Additionally, an amendment to the CBCA not yet in force will establish a requirement that issuers governed by the CBCA must make annual disclosure regarding the well-being of the issuer's employees, retirees and pensioners. The regulations setting out the required disclosure have not been published at this time, but any such disclosure would mean that the roles of employees, retirees and pensioners as stakeholders of a corporation would be heightened.
In 2018, Québec's Autorité des marchés financiers (AMF) published a notice highlighting how existing AIF and MD&A risk disclosure may be applied to disclose issues of modern slavery (including forced labour, debt bondage, human trafficking and child labour). Québec is currently the only Canadian jurisdiction to have made commentary on modern slavery disclosure. Legislation recently introduced in the Senate of Canada requires Canadian issuers to report the steps it has taken to prevent and reduce the risk that forced or child labour is used to make goods in Canada or elsewhere by the issuer or imported by the issuer to the Minister of Public Safety and Emergency Preparedness.

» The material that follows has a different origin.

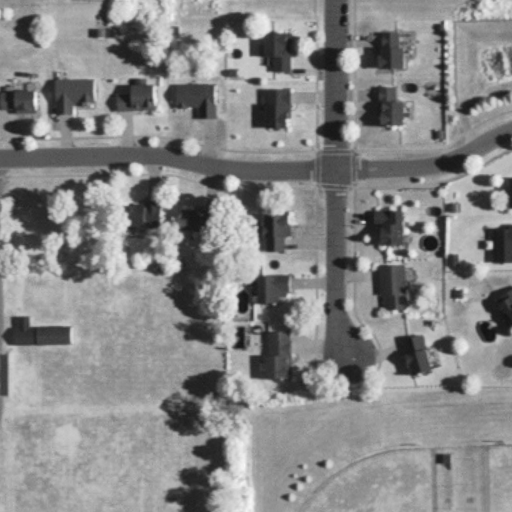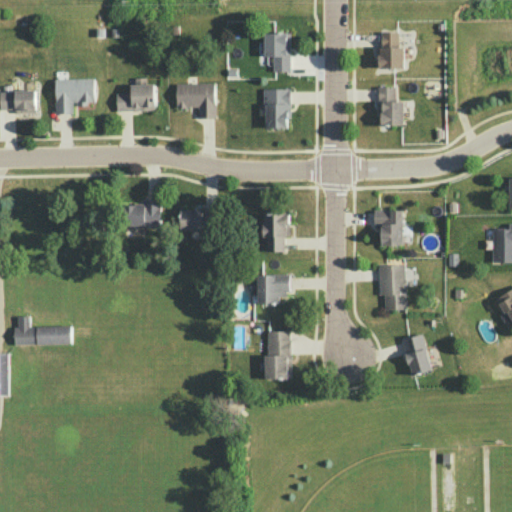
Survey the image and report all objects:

In light of this proposed legislation, all Canadian issuers should consider whether they have exposure to modern slavery, including through supply chains or international operations, and determine whether there are any resulting material risks.
There has been a growing trend toward establishing "comply or explain" systems to address the representation of underrepresented groups on boards of directors and in C-suites, in addition to their use for disclosure of governance topics including the compensation of directors and officers and the director nomination process. Under CSA requirements, issuers must also make prescribed disclosure regarding the representation of women in senior leadership positions and, in doing so, either demonstrate their compliance with CSA requirements or explain non-compliance. This includes whether or not an issuer considers the representation of women when considering potential nominees or appointments for director or officer positions.
Effective January 1, 2020, CBCA corporations are subject to new disclosure requirements relating to the diversity of boards of directors and senior management. In addition to the disclosure requirements for disclosing gender diversity on boards discussed above, the new CBCA requirements set out a "comply or explain" approach and extend the diversity requirements to members of visible minority groups, Indigenous persons and persons with disabilities. Distributing CBCA corporations must provide each shareholder with this disclosure at every annual meeting, either by sending it with the notice of meeting or by making it available with the information circular. Issuers governed by the CBCA should review their current practices for board and management diversity to ensure that they fully align with the new requirements.
Additionally, on a date not yet named, the federal government will amend the CBCA to provide shareholders of CBCA issuers with the right to vote on the approach with respect to compensation paid to directors and members of senior management of the corporation. The results of such a vote would not be binding on the corporation, but issuers may wish to consider how this requirement for a vote could affect their approach to compensation.
The content of this article is intended to provide a general guide to the subject matter. Specialist advice should be sought about your specific circumstances.